#### [Exercise instructions]
Please return every line of the records that contains the word "PRIMO".

#### [Data extracts]
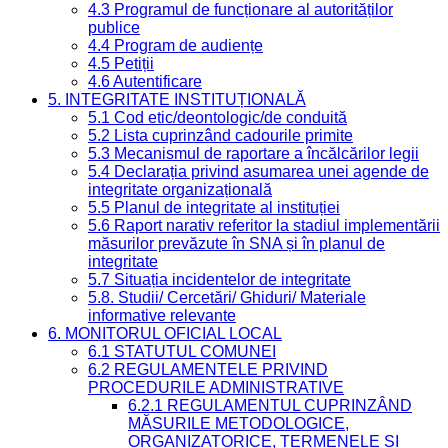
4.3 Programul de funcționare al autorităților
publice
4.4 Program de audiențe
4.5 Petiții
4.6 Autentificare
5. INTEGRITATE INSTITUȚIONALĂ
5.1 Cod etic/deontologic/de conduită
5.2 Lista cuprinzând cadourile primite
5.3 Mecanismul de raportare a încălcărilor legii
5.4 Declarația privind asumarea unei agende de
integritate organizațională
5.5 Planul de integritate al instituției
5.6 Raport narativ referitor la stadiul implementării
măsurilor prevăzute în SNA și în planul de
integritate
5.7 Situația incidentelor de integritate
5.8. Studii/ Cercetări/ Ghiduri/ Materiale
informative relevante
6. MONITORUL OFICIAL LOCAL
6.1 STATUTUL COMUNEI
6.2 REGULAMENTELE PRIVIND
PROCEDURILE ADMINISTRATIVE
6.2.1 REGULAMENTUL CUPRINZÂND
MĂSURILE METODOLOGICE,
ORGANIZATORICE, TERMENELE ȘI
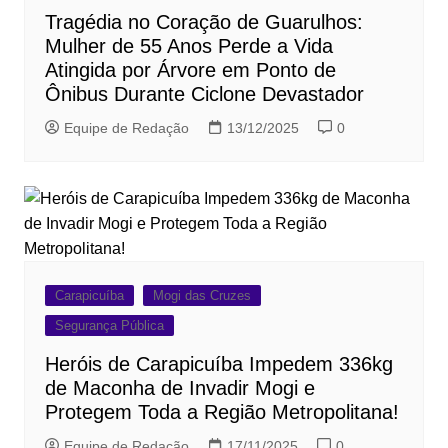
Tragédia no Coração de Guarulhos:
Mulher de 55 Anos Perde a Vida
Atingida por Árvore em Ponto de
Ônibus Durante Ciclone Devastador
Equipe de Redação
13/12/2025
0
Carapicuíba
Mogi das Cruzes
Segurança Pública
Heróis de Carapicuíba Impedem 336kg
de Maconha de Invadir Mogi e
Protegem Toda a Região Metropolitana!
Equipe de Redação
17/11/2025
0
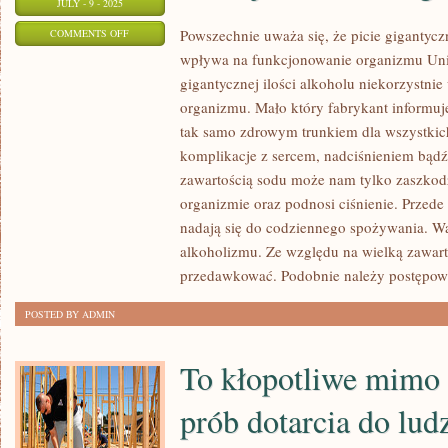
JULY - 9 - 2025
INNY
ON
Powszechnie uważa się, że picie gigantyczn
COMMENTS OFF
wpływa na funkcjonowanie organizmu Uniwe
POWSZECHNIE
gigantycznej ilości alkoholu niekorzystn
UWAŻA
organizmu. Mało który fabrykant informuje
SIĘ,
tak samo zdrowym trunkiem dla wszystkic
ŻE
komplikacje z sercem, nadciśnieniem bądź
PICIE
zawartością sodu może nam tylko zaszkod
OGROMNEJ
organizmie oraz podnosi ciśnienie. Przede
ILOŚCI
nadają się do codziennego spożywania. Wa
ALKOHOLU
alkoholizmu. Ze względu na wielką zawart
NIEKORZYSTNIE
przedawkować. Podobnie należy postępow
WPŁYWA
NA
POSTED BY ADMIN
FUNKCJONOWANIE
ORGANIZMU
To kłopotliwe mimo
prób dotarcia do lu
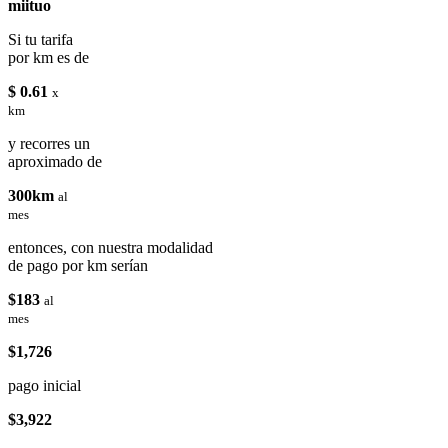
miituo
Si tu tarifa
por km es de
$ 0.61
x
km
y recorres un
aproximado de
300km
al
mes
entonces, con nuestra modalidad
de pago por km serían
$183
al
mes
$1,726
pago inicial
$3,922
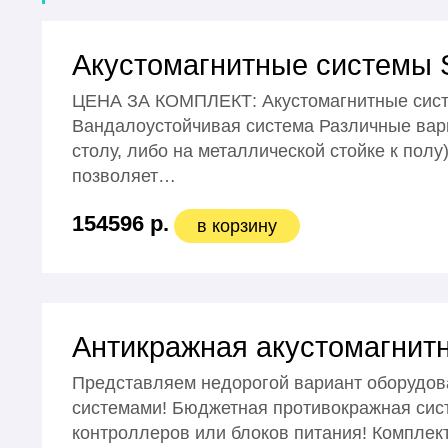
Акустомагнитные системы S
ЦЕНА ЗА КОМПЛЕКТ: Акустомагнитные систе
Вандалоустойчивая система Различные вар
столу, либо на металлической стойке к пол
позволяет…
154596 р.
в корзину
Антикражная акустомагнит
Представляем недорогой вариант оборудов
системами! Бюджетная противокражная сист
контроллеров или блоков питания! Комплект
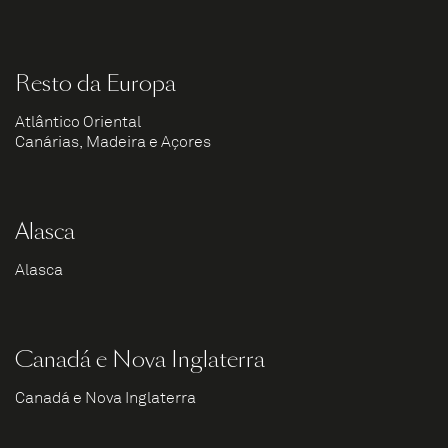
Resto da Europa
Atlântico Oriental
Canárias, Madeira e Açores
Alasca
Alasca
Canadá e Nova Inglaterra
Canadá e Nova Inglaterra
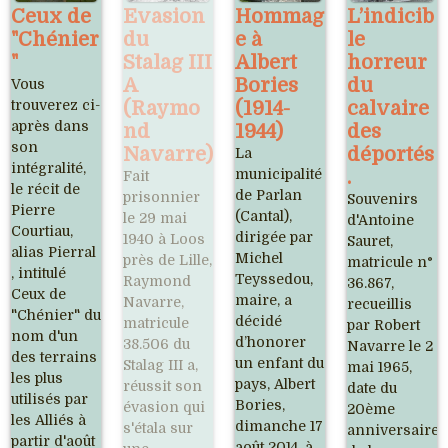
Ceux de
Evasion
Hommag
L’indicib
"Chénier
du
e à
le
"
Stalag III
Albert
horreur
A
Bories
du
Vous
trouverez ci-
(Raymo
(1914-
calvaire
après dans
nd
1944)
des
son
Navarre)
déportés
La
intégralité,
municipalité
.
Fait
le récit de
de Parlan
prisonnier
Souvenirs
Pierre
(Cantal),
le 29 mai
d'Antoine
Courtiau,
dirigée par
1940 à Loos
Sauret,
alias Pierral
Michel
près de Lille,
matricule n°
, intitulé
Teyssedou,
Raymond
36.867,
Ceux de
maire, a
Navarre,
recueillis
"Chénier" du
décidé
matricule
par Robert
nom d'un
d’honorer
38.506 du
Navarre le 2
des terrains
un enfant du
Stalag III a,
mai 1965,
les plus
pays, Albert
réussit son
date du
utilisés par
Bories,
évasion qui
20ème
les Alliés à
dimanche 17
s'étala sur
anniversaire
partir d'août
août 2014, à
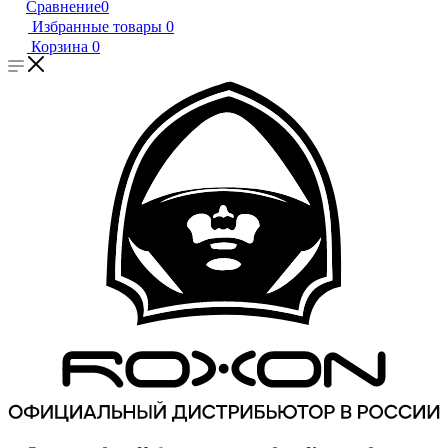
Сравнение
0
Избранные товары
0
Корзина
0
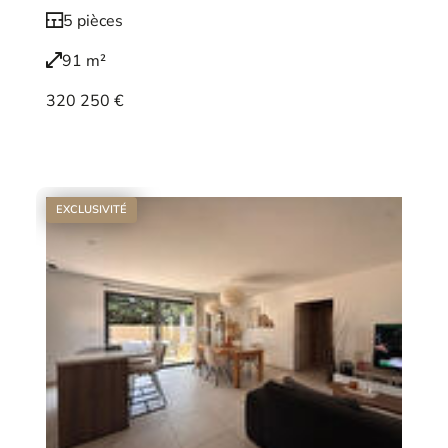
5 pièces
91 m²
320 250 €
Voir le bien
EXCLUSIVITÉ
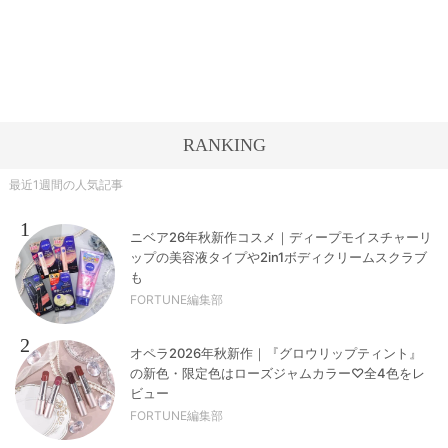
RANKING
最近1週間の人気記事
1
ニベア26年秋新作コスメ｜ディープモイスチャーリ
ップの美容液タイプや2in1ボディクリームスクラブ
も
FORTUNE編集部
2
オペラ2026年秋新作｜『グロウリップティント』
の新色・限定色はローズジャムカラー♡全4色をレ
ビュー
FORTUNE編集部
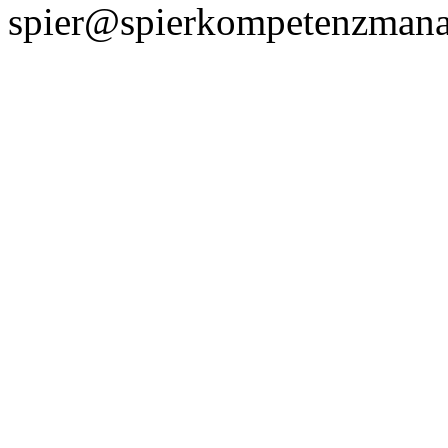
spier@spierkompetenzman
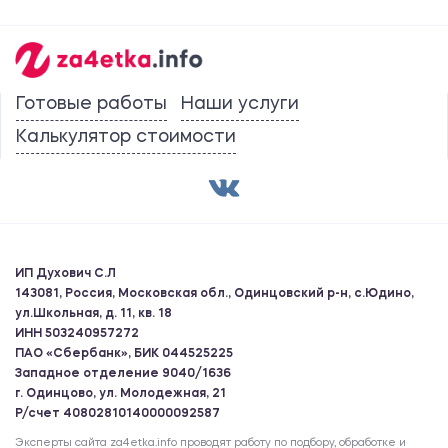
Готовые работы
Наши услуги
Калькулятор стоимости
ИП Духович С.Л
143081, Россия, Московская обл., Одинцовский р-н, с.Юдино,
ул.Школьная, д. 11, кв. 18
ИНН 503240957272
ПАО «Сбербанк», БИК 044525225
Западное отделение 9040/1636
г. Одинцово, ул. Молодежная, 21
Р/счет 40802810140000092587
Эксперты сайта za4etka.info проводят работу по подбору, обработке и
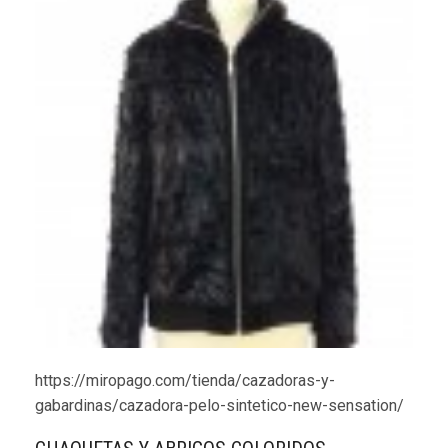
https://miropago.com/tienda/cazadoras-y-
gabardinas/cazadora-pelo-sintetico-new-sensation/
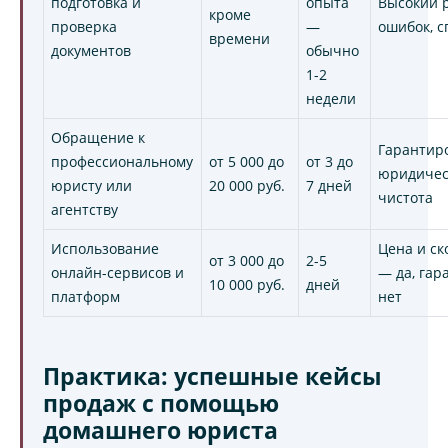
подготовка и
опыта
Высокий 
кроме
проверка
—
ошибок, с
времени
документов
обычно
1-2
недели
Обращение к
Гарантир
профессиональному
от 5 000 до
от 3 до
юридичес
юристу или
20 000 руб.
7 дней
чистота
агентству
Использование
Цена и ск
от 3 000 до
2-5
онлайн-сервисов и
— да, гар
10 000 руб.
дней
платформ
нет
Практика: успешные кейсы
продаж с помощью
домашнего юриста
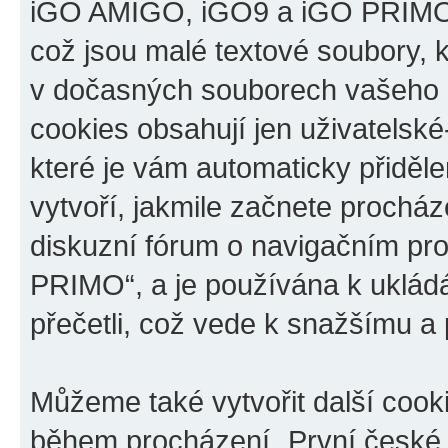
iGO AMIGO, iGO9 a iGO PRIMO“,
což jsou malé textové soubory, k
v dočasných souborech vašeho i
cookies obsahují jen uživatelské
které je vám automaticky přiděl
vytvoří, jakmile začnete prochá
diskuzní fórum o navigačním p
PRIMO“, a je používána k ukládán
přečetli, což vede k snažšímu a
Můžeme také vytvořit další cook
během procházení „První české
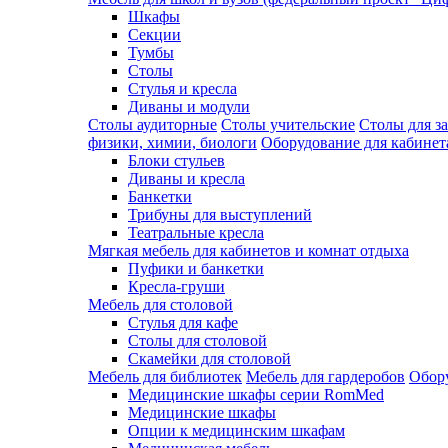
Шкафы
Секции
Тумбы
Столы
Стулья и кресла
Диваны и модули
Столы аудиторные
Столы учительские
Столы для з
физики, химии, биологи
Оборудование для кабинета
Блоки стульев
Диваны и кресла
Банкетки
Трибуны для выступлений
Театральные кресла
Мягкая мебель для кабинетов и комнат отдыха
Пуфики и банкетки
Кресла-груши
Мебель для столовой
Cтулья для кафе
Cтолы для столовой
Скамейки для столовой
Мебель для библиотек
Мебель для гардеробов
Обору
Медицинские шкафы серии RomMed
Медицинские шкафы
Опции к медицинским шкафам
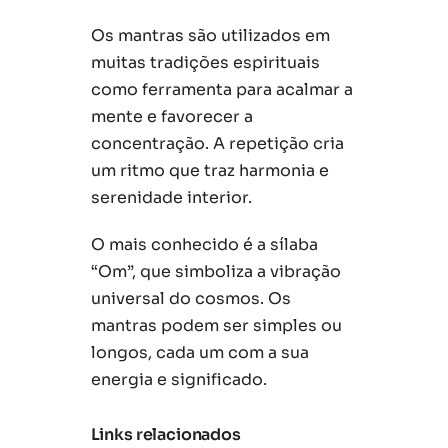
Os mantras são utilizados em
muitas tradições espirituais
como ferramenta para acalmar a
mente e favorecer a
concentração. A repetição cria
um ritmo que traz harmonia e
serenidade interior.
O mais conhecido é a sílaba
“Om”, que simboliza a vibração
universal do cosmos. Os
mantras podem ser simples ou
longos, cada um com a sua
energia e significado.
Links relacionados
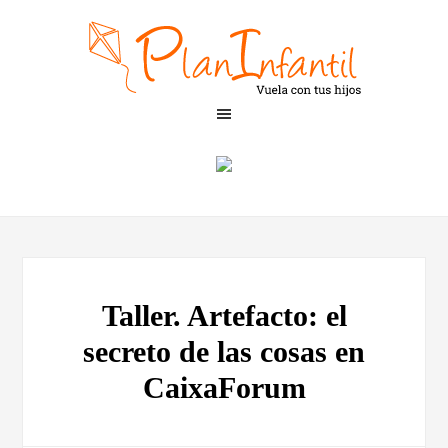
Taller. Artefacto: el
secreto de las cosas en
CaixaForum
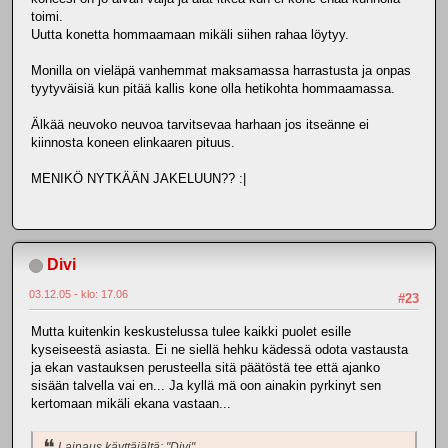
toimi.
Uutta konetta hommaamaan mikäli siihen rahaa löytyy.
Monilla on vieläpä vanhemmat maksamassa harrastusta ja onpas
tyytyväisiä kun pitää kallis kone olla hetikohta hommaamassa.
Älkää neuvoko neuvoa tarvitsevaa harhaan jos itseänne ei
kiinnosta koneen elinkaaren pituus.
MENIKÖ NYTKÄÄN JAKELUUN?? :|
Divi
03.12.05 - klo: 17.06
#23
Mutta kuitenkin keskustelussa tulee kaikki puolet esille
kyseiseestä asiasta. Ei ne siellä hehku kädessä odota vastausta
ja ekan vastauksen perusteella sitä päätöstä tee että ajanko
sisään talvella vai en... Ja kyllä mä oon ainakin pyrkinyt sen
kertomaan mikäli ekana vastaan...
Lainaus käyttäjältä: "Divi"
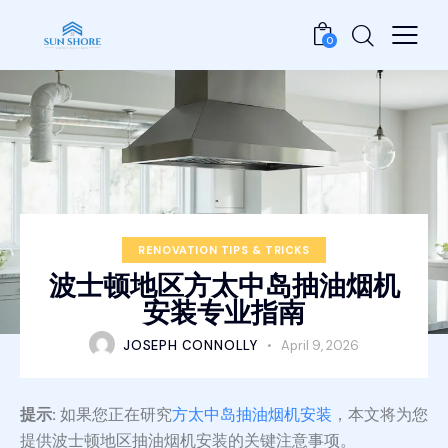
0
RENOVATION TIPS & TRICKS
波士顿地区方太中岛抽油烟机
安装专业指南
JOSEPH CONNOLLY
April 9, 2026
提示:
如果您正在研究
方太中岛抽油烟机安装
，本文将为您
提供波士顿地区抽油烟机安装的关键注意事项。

#### [Final answer]
iGO AMIGO, iGO9 a iGO PRIMO“,
PRIMO“, a je používána k ukládán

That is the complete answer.